FORMULATION AND IN VITRO EVALUATION OF PIDOTIMOD DISPERSIBLE TABLETS

The aim of this article was to develop pidotimod dispersible tablet and optimize the ingredients for the tablets. The effect of ingredients (diluents, disintegrants and lubricants) on the characteristics of the tablets was evaluated. The pidotimod dispersible tablets were prepared by wet granulation. The effect of diluents on the tablets was investigated by Carr’s index, dissolution, hardness, friability and taste.

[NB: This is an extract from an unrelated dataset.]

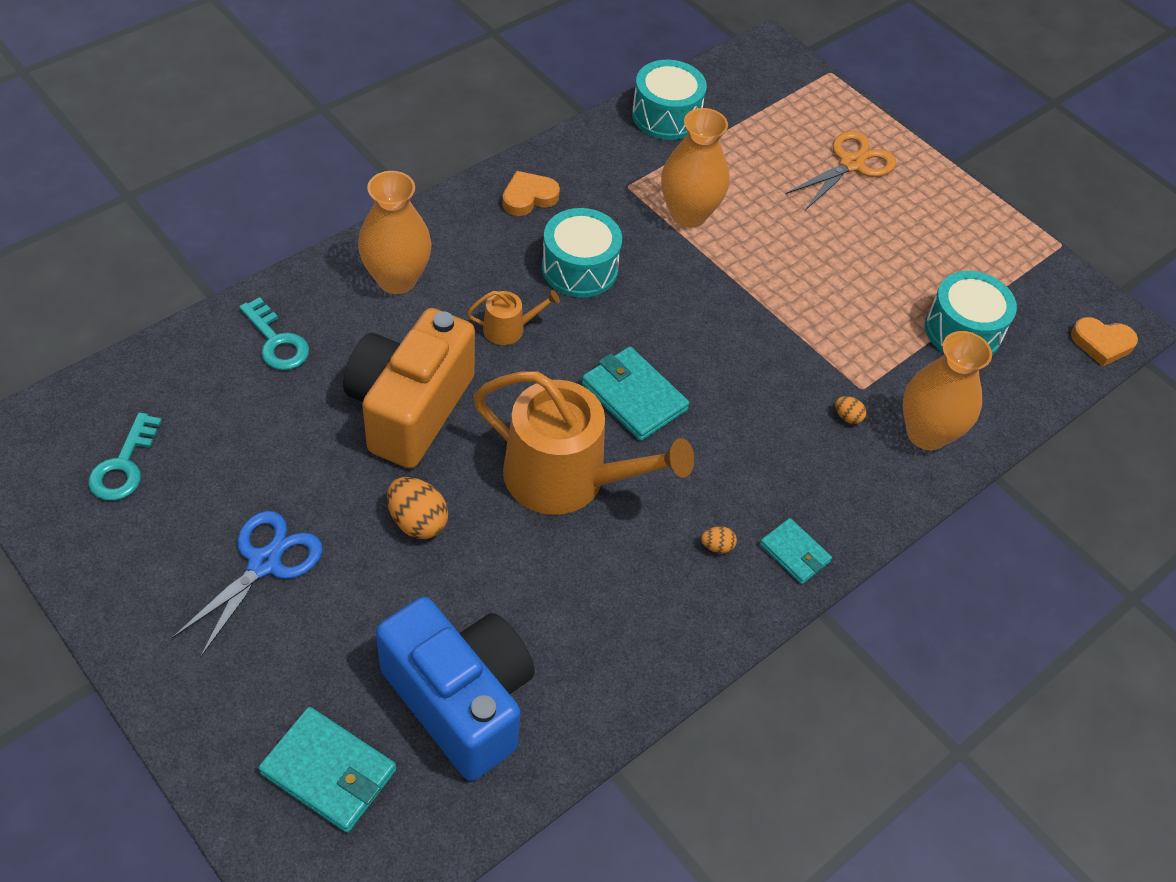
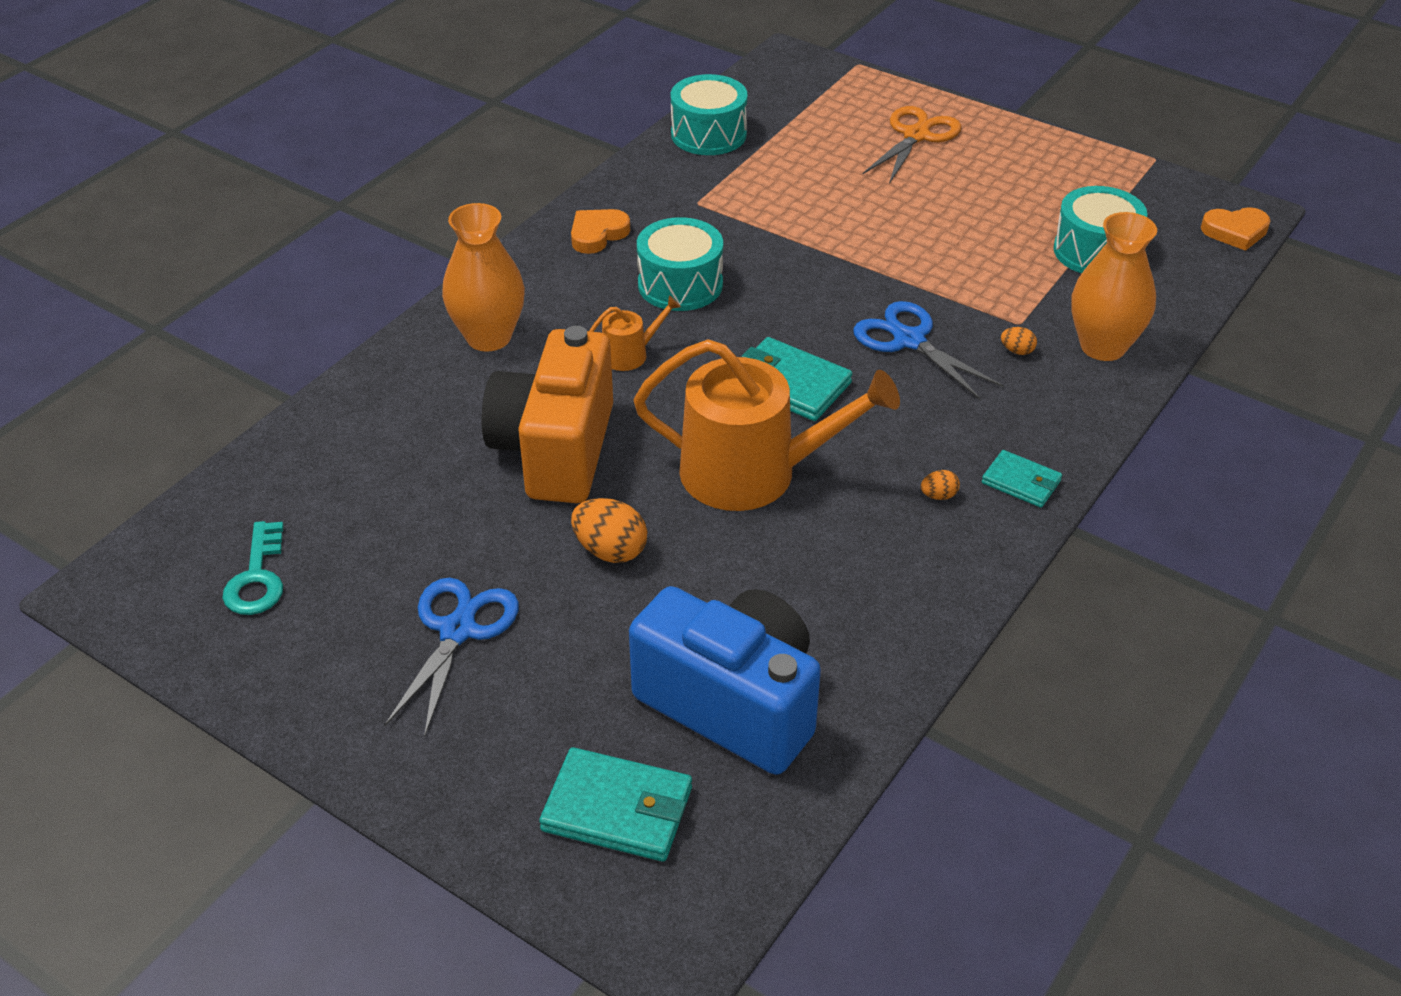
camera: 10 degrees left, 10 degrees down
(276, 341) = (381, 422): turquoise key -> none
(688, 214) = (771, 213): orange vase -> none
(756, 380) = (909, 340): none -> blue scissors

The effect of disintegrants on the tablets was determined by dissolution and cost. And the effect of lubricants on the tablets was studied by weight, hardness and dissolution behavior. The results showed that the optimum proportion was 400mg pidotimod, 120mg MCC, 80mg mannitol, 120mg CMS-Na, 60mg lactose, 20mg aspartame, 10mg magnesium stearate and 6%PVP 50% ethanol solution. Pidotimod dispersible tablets with optimum proportion showed acceptable taste, hardness, friability, dissolution behavior. The preparation process was simple and the tablets could be prepared by ordinary tablet production equipment. So it is suitable for mass industrialized production. The final tableting formulation and the simplified process both had tremendous potentials in commercial large-scale production.